The intensity of Paul's desire for the conversion of his judges was shown by his next words:

"I pray God that not only you but all who are listening to me today may become what I am, except for these chains." Paul knew that he had something which Agrippa and the others had not. Sometimes Christian people forget that they are children of God, that they have eternal life, that heaven is theirs. But even in the presence of the king, the governor, and the other people of rank that day—Paul was conscious that he was far richer than they were, had a higher rank. He had something which they had not, and to possess which would greatly add to their happiness. If Christians all had this realization of their dignity, honor, and noble calling—it would greatly add to their power in urging others to come with them into the same blessed life.

After a conference, those who had heard Paul, agreed that "this man might have been set free, if he had not appealed unto Caesar." So it looked as if Paul had made a serious mistake in appealing Caesar. If he had not done so—he would have been set free that day. His appeal that day, however, made it necessary that he should be sent to Rome. To some it would have seemed better that he should have been released from prison—that he might go out to preach. But there was another Hand that was at work, unseen those days, amid the complicated movement of things. God's plan was being wrought out in spite of, even in and through, men's enmities and persecutions.

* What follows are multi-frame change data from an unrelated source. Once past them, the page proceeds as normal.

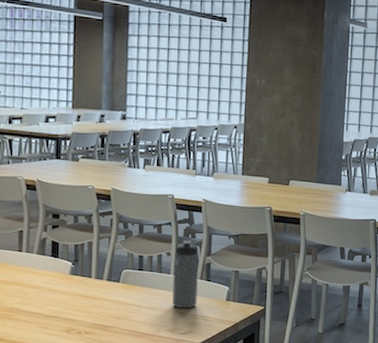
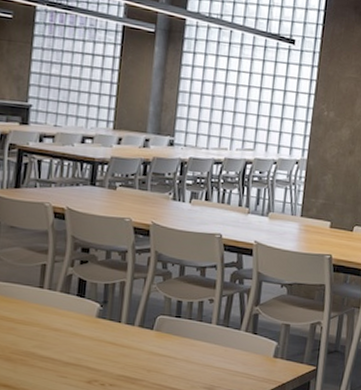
water bottle: present [172,240,199,309] -> none [212,286,246,364]

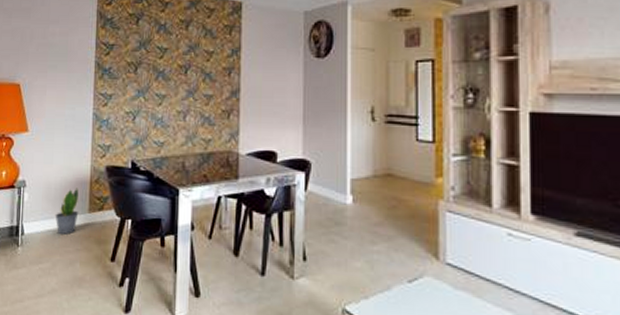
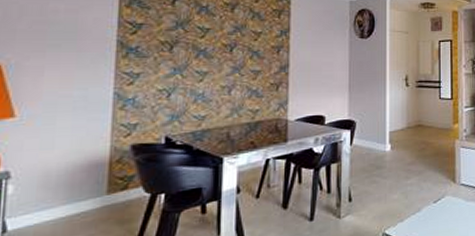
potted plant: present [55,188,79,236] -> none [56,171,93,224]

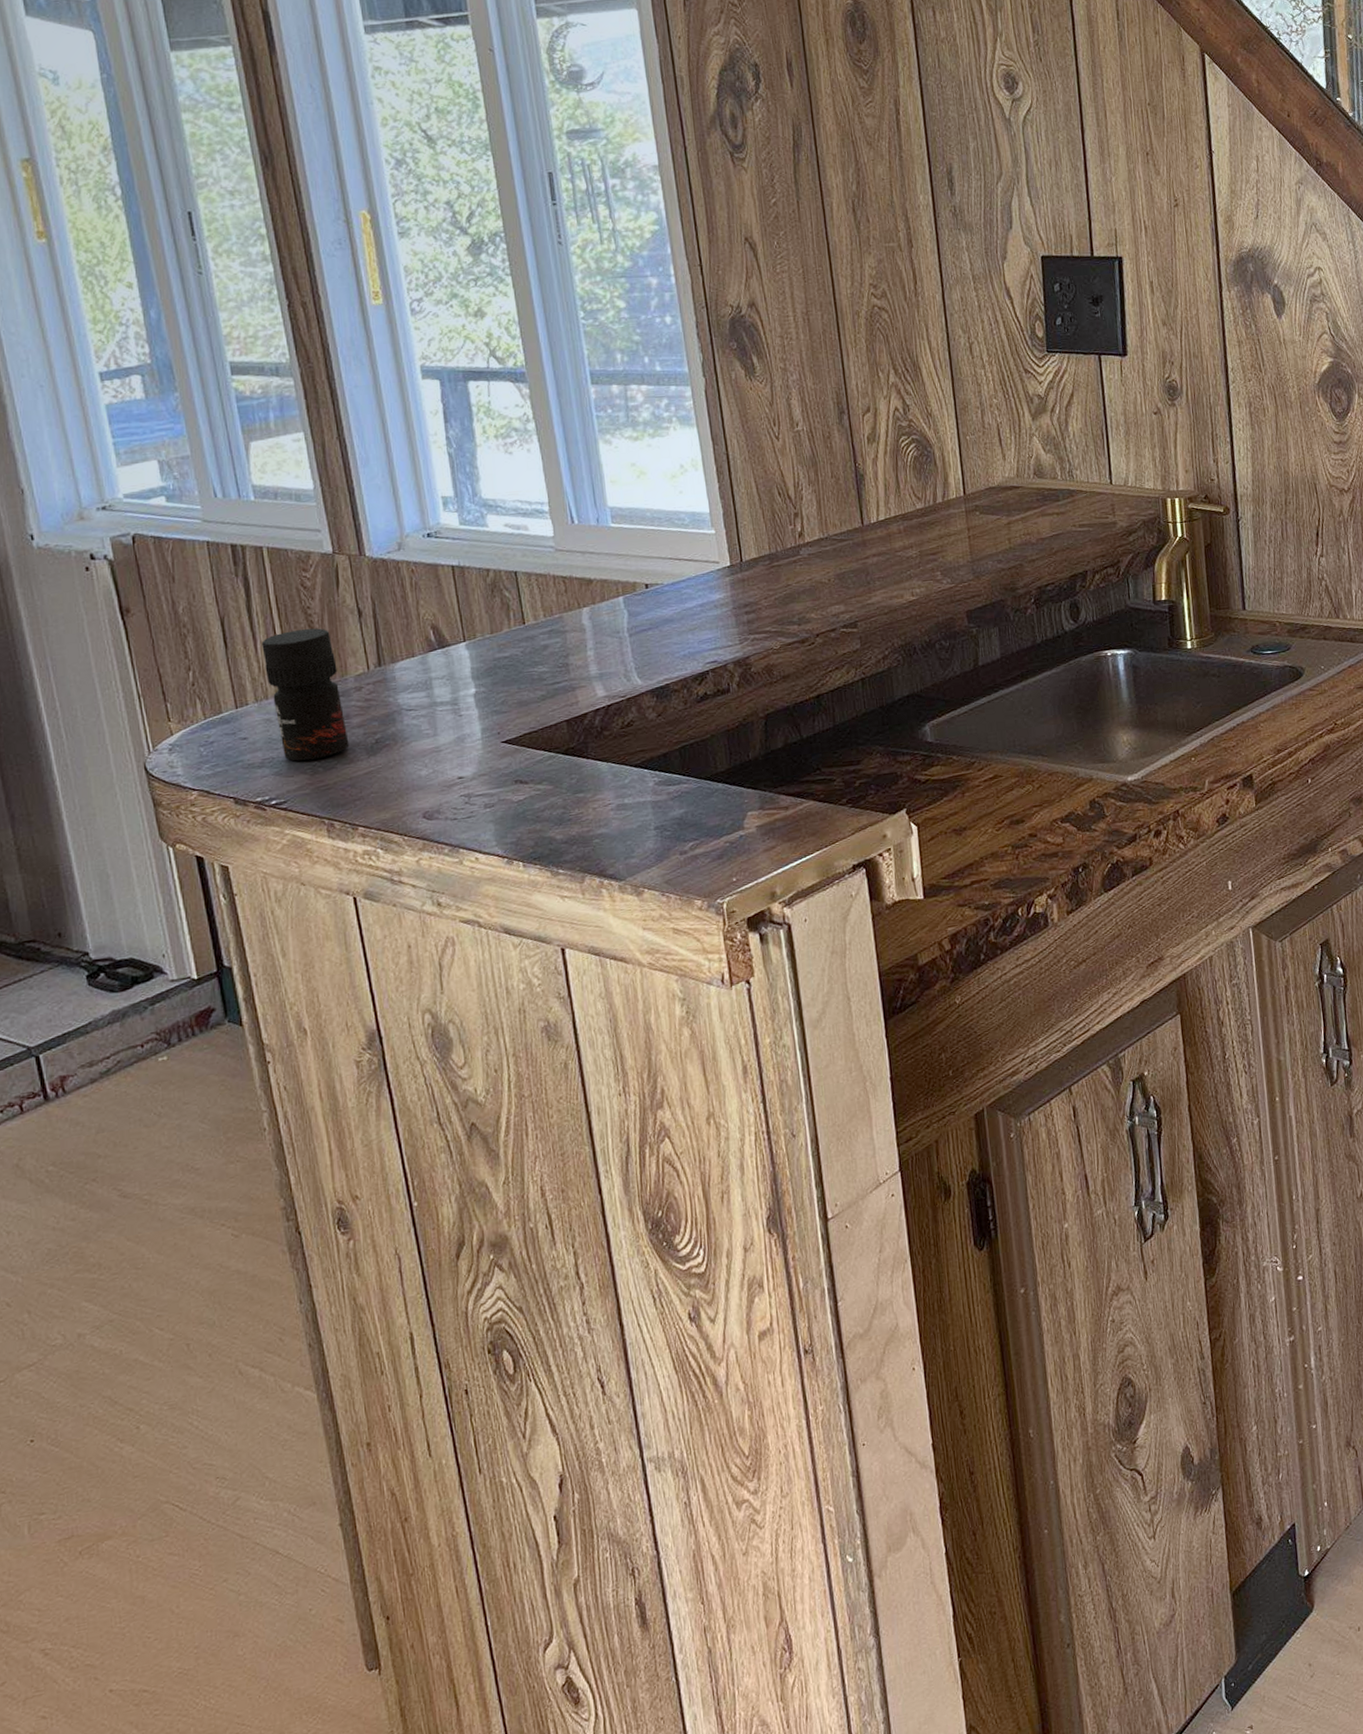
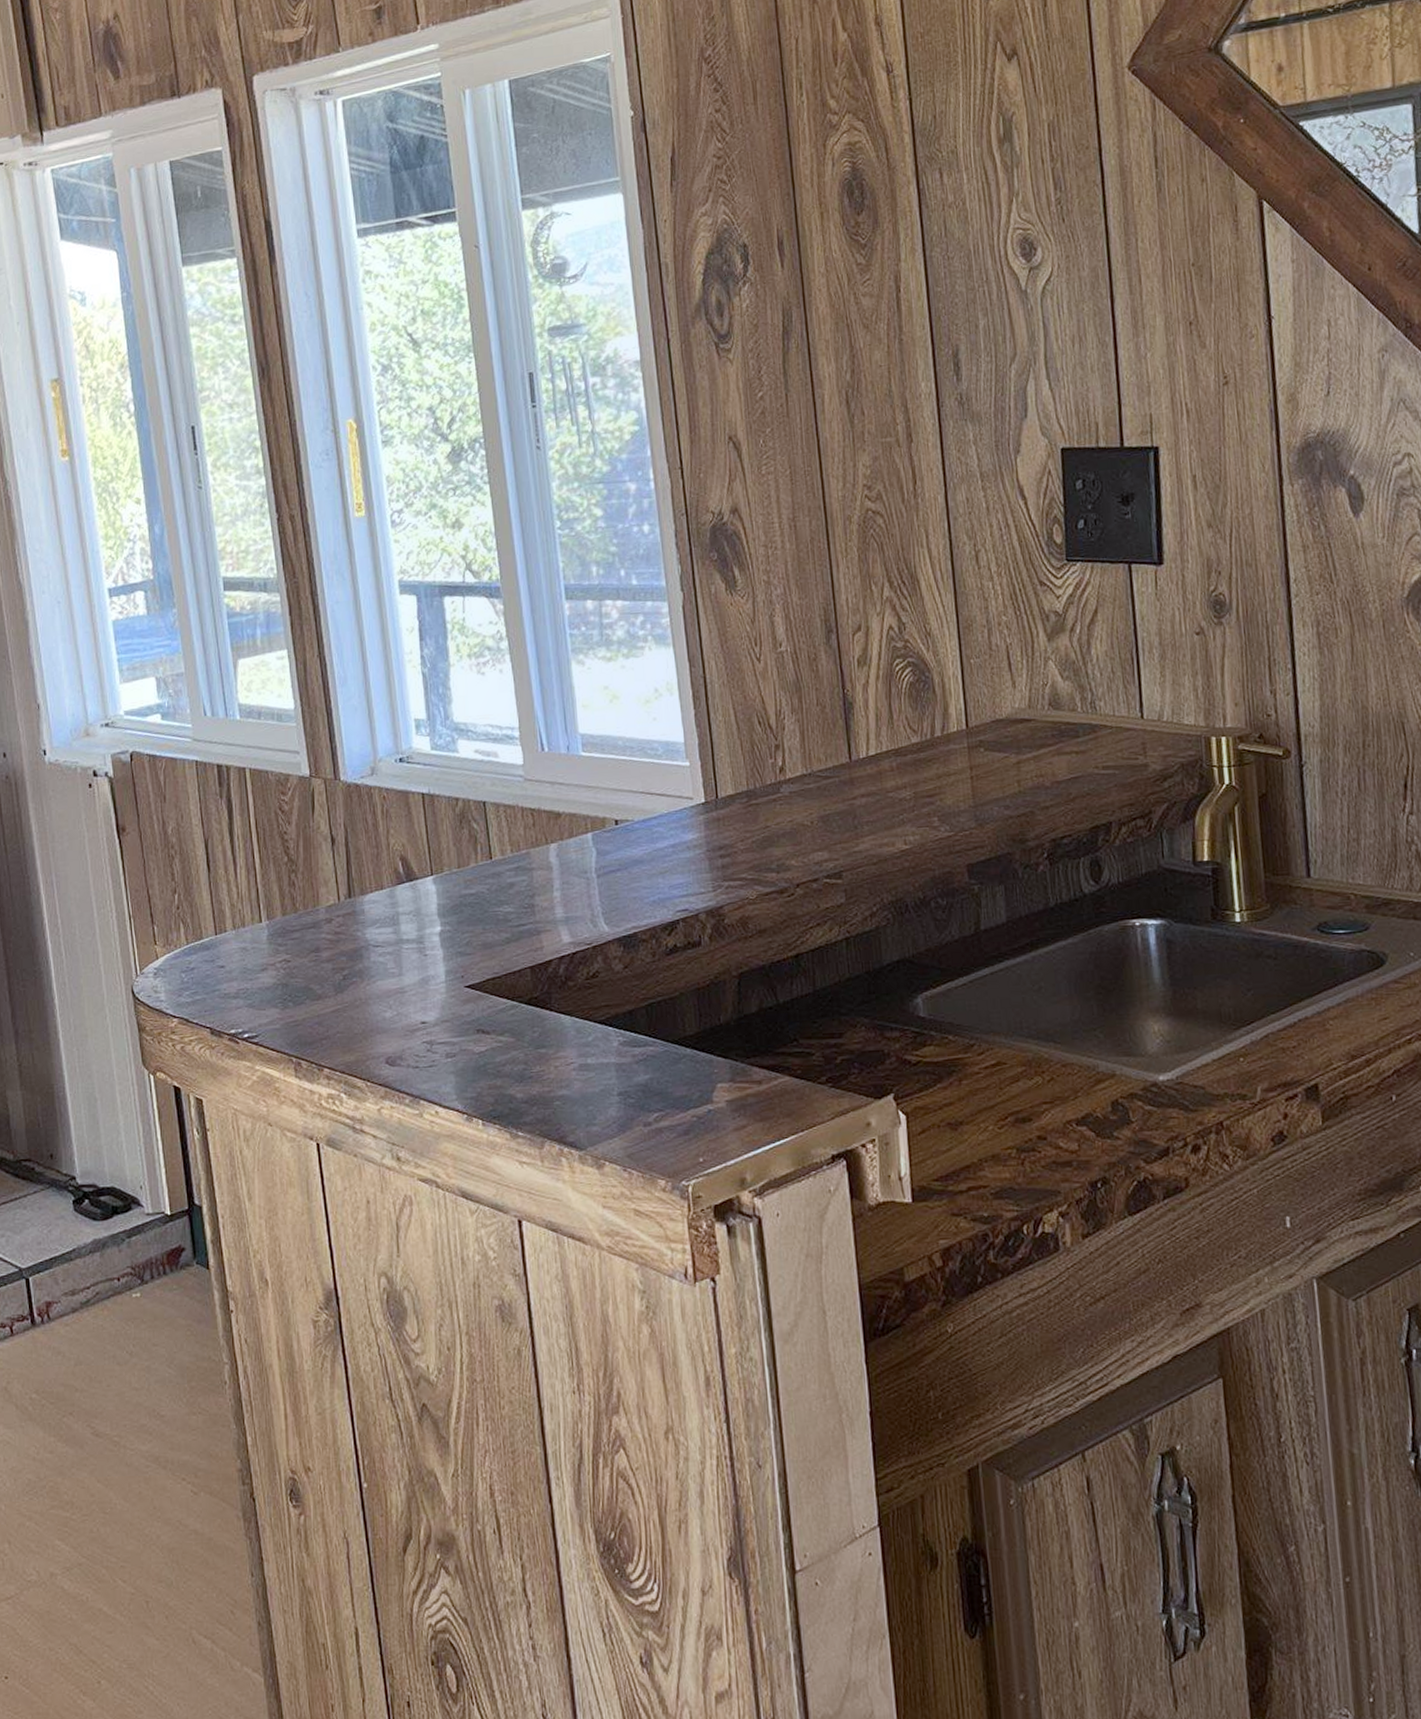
jar: present [261,628,350,761] -> none [241,854,319,994]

Paul had a mission to Rome. He was needed to carry the gospel there. If he had been released at this time he would probably have been seized again by the Jews and might have fallen a victim to their rage and hatred. This appeal made it necessary that the government should take him to Rome. Thus protection was assured to him and he was carried to the world's capital, without personal expense, that he might there preach the gospel. Thus Rome itself became a helper in extending Christ's kingdom through the empire. God's plans for our lives are always good, and we need only to submit to them.